Mechanism of protein polymerization in the cells
Alpha1-antitrypsin deficiency, an inherited disorder affecting 100,000 people in the U.S., causes a progressive and incurable lung disease. A subset of patients with the condition — about 10% to 15% — also develop liver disease because of the accumulation of the aggregated protein variant resulting from the genetic error that causes the disease. Now, researchers have identified a previously unknown biological process that helps explain why only a subset of the affected population develop liver disease.
The newly discovered process appears to protect liver cells from the toxic effects of the buildup of misfolded, aggregation-prone proteins inside those cells. The findings could help clarify the wide variation in disease severity sometimes seen among patients with alpha1-antitrypsin deficiency and inform new approaches to predicting which patients are at highest risk of eventually needing a liver transplant.
The study appears online in the journal Nature Communications.
Cells have tightly controlled processes to make all the proteins necessary for healthy functioning. There are processes for manufacturing proteins, for folding them into their proper shapes, for transporting them to the correct parts of the cell, and for degrading and disposing of them when they’re no longer needed. Because disruptions in any part of this process — called proteostasis — can lead to disease, cells also have safety measures to handle mistakes that crop up along the way.
“What is truly remarkable about proteostasis is that it’s set up to have multiple fail-safes for handling a bad protein,” said the senior author. “That’s good for cellular economy because it means the cell doesn’t have to spend all its energy on making every protein perfectly. Our study identifies a completely new way that cells manage potentially harmful proteins.”
The researchers dubbed the newly identified fail-safe the polymerized protein response. The new study suggests that this response allows cells to tolerate misfolded proteins that also polymerize and aggregate, maintaining normal cell function despite their presence. It complements a separate, well-characterized quality-control process, the unfolded protein response, that governs how cells handle unfolded proteins.
Both unfolded proteins and aggregated proteins can accumulate in a cell’s endoplasmic reticulum — the protein manufacturing, packaging and shipping center of cells. And the new study now shows that cells have different processes for handling each.

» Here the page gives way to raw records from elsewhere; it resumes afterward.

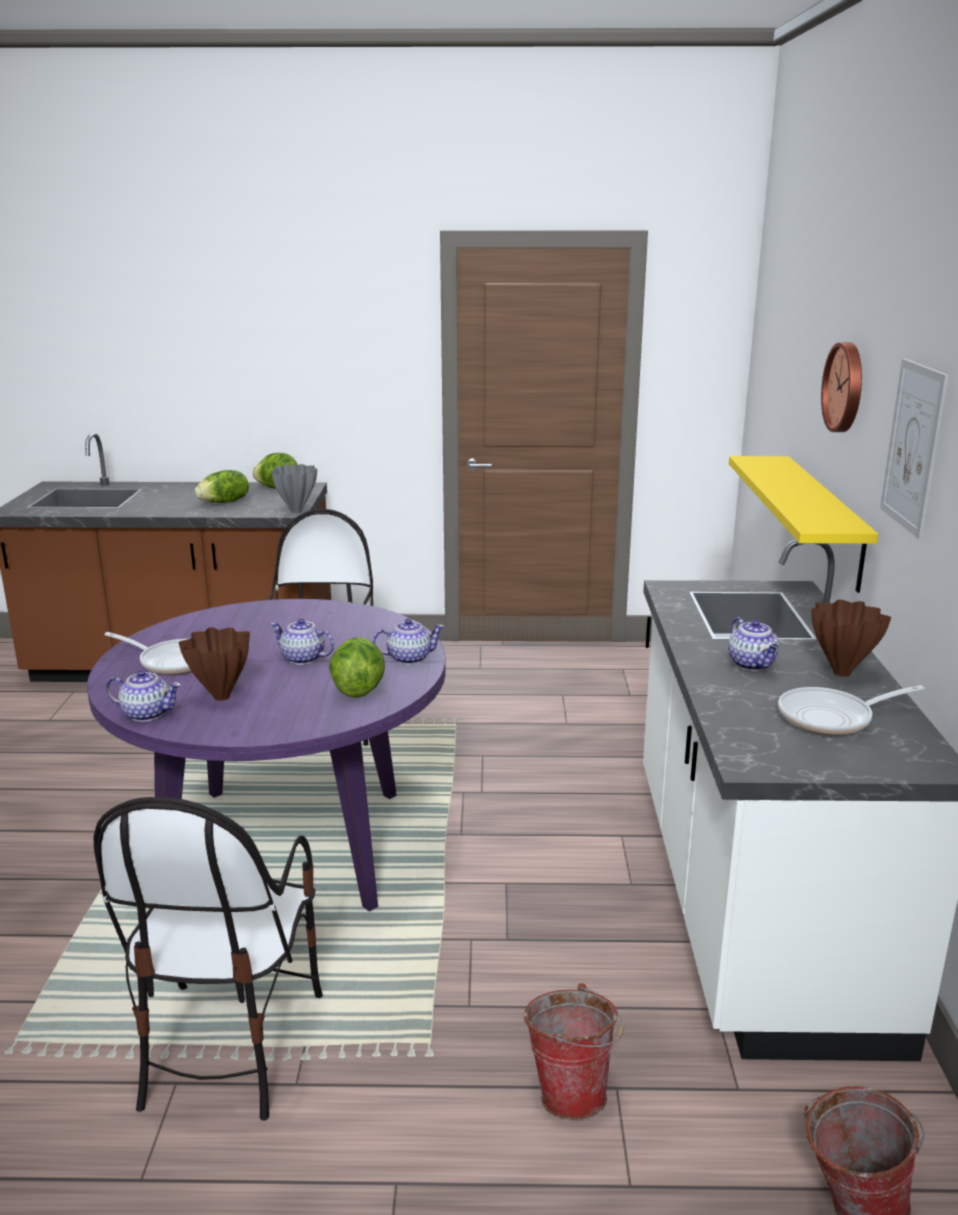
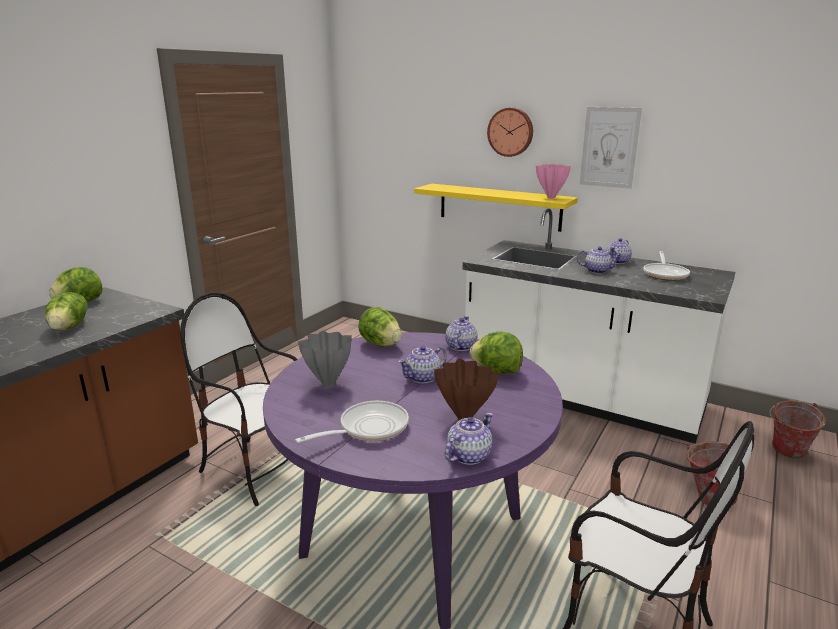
camera: 60 degrees left, 0 degrees up
grey vase [271,464,317,513] -> grey vase moved to [298,331,352,388]
brown vase [812,600,891,677] -> teapot [606,238,632,264]
none -> lettuce [358,307,402,347]
none -> pink vase [536,164,571,199]

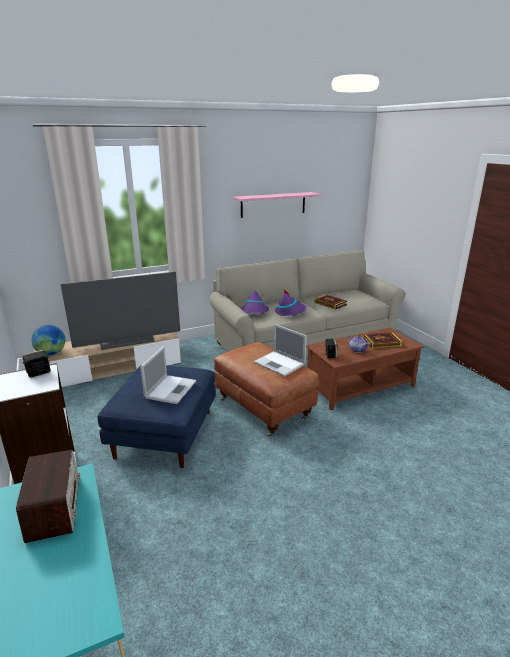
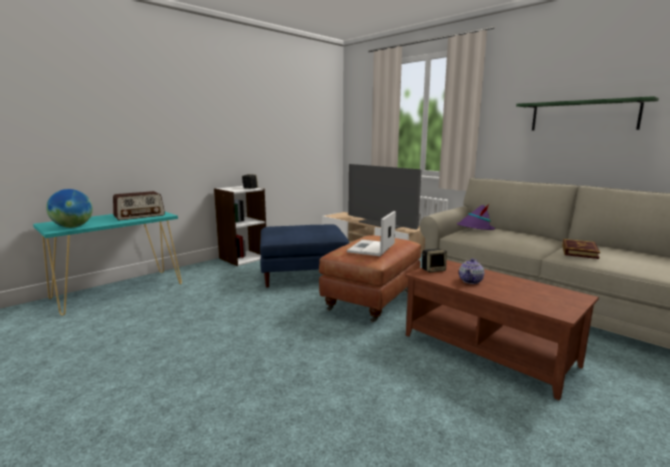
camera: 70 degrees right, 10 degrees down
globe [31,325,65,356] -> globe moved to [46,189,93,228]
laptop [140,347,196,404] -> none
pink shelf [233,192,321,218] -> green shelf [516,96,659,131]
purple hat [275,288,307,316] -> none
book [364,332,402,348] -> none

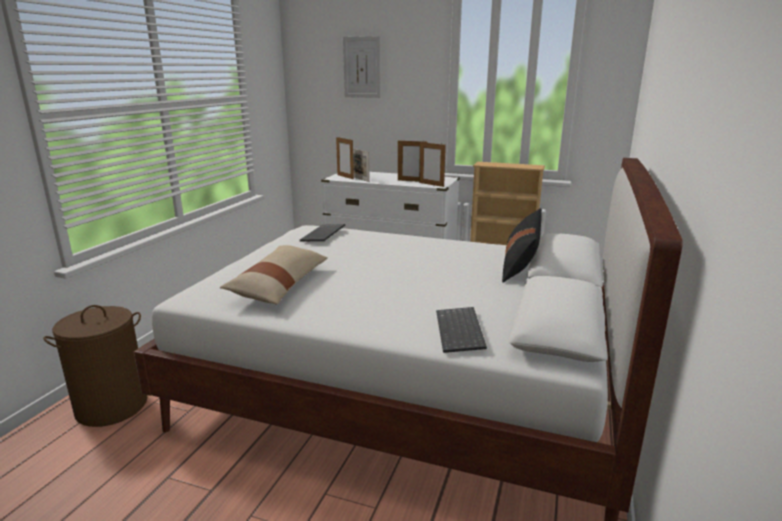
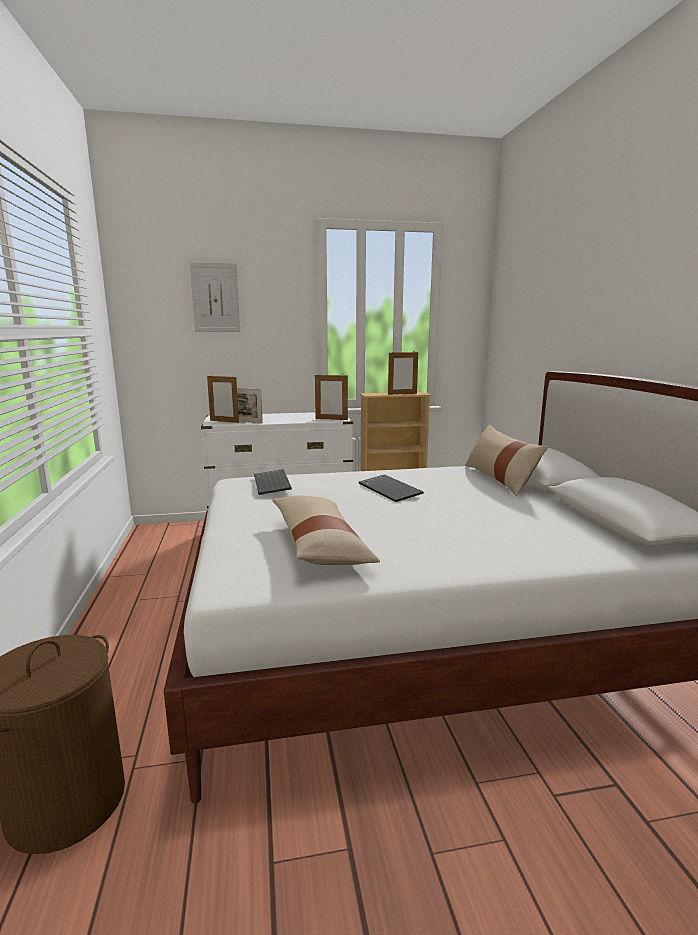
camera: 30 degrees left, 5 degrees down
picture frame [398,140,427,182] -> picture frame moved to [388,351,418,395]
keyboard [436,307,487,353] -> keyboard moved to [359,474,424,502]
black pillow [502,208,542,283] -> beige pillow [465,425,548,496]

Studying human cell lines and mouse models of alpha1-antitrypsin deficiency, the authors showed that aggregated proteins in the endoplasmic reticulum of liver cells trigger the polymerized protein response through a molecule called Derlin-2, which then activates an important molecule called an NF-kappa-B p50 homodimer. These interactions set in motion a genetic program that protects the cell. The team are continuing this research to work out the details of that protection.
The senior author said the identification of this new process could help researchers design ways to identify which patients with alpha1-antitrypsin deficiency are at highest risk of developing severe liver disease and will likely require a liver transplant. Early identification — before the liver damage becomes apparent — could help guide treatment decisions and reveal potential routes to new therapies and prevention strategies.
“We think the polymerized protein response is a cellular adaptation that protects most patients from liver damage due to these aggregated proteins building up in their liver cells,” the author said. “It allows the cells to be healthy despite the presence of the proteins. As long as this signal is present, the cells are able to handle the protein load.”
Importantly, the study found that the polymerized protein response could apply to aggregated proteins in diseases beyond alpha1-antitrypsin deficiency. Their experiments showed that the response can be triggered in a rare age-dependent dementia, inherited diabetes insipidus and amyotrophic lateral sclerosis (ALS) because each of these is caused by a genetic variant that aberrantly polymerizes in the endoplasmic reticulum of the cells in which they are made.
“We are continuing to investigate the molecular details of the polymerized protein response and how it plays a role in a host of diseases caused by aggregation-prone proteins, in addition to alpha-1 antitrypsin deficiency,” the senior author said.